年 | クラブ | リーグ | 出場 | 得点 |
---|---|---|---|---|
1965 | 三菱 | JSL | 0 | 0 |
1966 | 0 | 0 | ||
総通算 | 4 | 0 |
3.2. 代表経歴
3.2.1. オリンピック選出
北口は関西学院大学在学中の1956年に、メルボルンオリンピックのサッカー日本代表に選出された。本大会に先立ち、1956年11月17日にメルボルンで行われたメルボルン・ハコア(オーストラリア)とのテストマッチで代表デビューを飾った。しかし、11月27日に行われたオリンピック本戦での出場機会はなかった。
3.2.2. 主要国際大会
北口は、1956年のメルボルンオリンピック選出以外にも、日本代表として主要な国際大会に出場した。1958年5月には1958年アジア競技大会の日本代表に選出され、同年5月26日のフィリピン戦で国際Aマッチデビューを果たした。また、1959年にはローマオリンピック予選にも出場している。
3.2.3. 代表通算成績
北口晃は1958年から1959年にかけて、日本代表として国際Aマッチに10試合出場し、1得点を記録した。
日本代表 | ||
---|---|---|
年 | 出場 | 得点 |
1958 | 3 | 1 |
1959 | 7 | 0 |
合計 | 10 | 1 |
以下は、北口晃の国際Aマッチ出場記録である。
No. | 開催日 | 開催都市 | スタジアム | 対戦相手 | 結果 | 監督 | 大会 |
---|---|---|---|---|---|---|---|
1. | 1958年05月26日 | 東京都 | 東京蹴球場 | フィリピン | ●0-1 | 川本泰三 | アジア大会 |
2. | 1958年12月25日 | 香港 | 香港 | ●2-5 | 竹腰重丸 | 国際親善試合 | |
3. | 1958年12月28日 | クアラルンプール | マラヤ | ●2-6 | 国際親善試合 | ||
4. | 1959年01月04日 | ペナン | マラヤ | ○3-1 | 国際親善試合 | ||
5. | 1959年01月10日 | シンガポール | シンガポール | ○4-3 | 国際親善試合 | ||
6. | 1959年01月11日 | シンガポール | シンガポール | ●2-3 | 国際親善試合 | ||
7. | 1959年08月31日 | クアラルンプール | 香港 | △1-1(延長) | ムルデカ大会 | ||
8. | 1959年09月03日 | クアラルンプール | シンガポール | ○4-1 | ムルデカ大会 | ||
9. | 1959年09月06日 | クアラルンプール | 韓国 | ●1-3 | ムルデカ大会 | ||
10. | 1959年12月13日 | 東京都 | 後楽園競輪場 | 韓国 | ●0-2 | ローマオリンピック予選 |
以下は、北口晃の国際Aマッチ得点記録である。
No. | 開催日 | 開催地 | 会場 | 相手 | 結果 | 大会 |
---|---|---|---|---|---|---|
1 | 1958年12月28日 | クアラルンプール | マラヤ | ●2-6 | 国際親善試合 |
4. 引退後
4.1. サッカー界での活動
現役引退後も、北口は三菱グループ内でサッカーを続けた。しかし、1979年にはアキレス腱を断裂する大怪我を負い、一時的にサッカーから離れることとなった。

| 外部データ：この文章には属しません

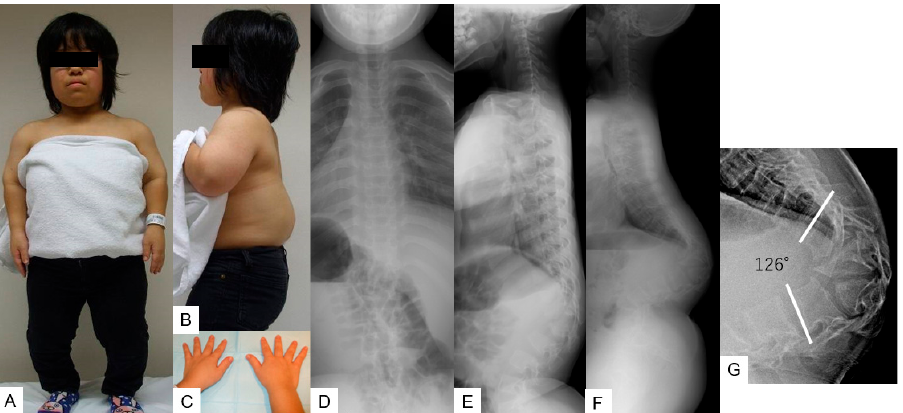
Figure 1. A 16-yearold girl with achondroplasia; preoperative figure and radiograms. ( A , B ) The patient’s posture shows dwarfism with short limbs and severe thoracolumbar kyphosis; ( C ) hands are three-pronged (trident) in appearance; ( D , E ) radiograms at initial visit; ( F , G ) lateral radiogram shows severe sagittal malalignment; T11-L2 local kyphosis 126°, SVA 55 mm, PT 32°, and PI 52°.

その後、2005年には神戸市須磨区に設立された「櫻ミッションフットボールクラブ」の設立発起人の一人として参加し、再びサッカー界での活動を再開した。このクラブは地域のサッカー振興に貢献している。
5. 評価
5.1. 歴史的評価
北口晃は、日本のサッカーがまだ発展途上にあった時期に、その礎を築いた選手の一人として歴史的に評価されている。メルボルンオリンピック代表への選出や、アジア競技大会、ローマオリンピック予選といった国際舞台での経験は、当時の日本サッカーにとって貴重なものであった。また、三菱重工業の創設期を支え、全日本実業団サッカー選手権大会での準優勝に貢献したことは、日本の実業団サッカーのレベル向上に寄与した。
5.2. 影響力
北口晃の選手としての業績や、引退後のサッカー界での継続的な活動は、後続の選手や日本サッカーの発展に多大な影響を与えた。彼のような先駆者たちの努力が、後のJSLの設立や、現在のJリーグへと繋がるプロサッカー環境の基盤を築いたと言える。特に、地域におけるサッカークラブの設立に携わったことは、草の根レベルでのサッカー振興に対する彼の強い意欲と貢献を示している。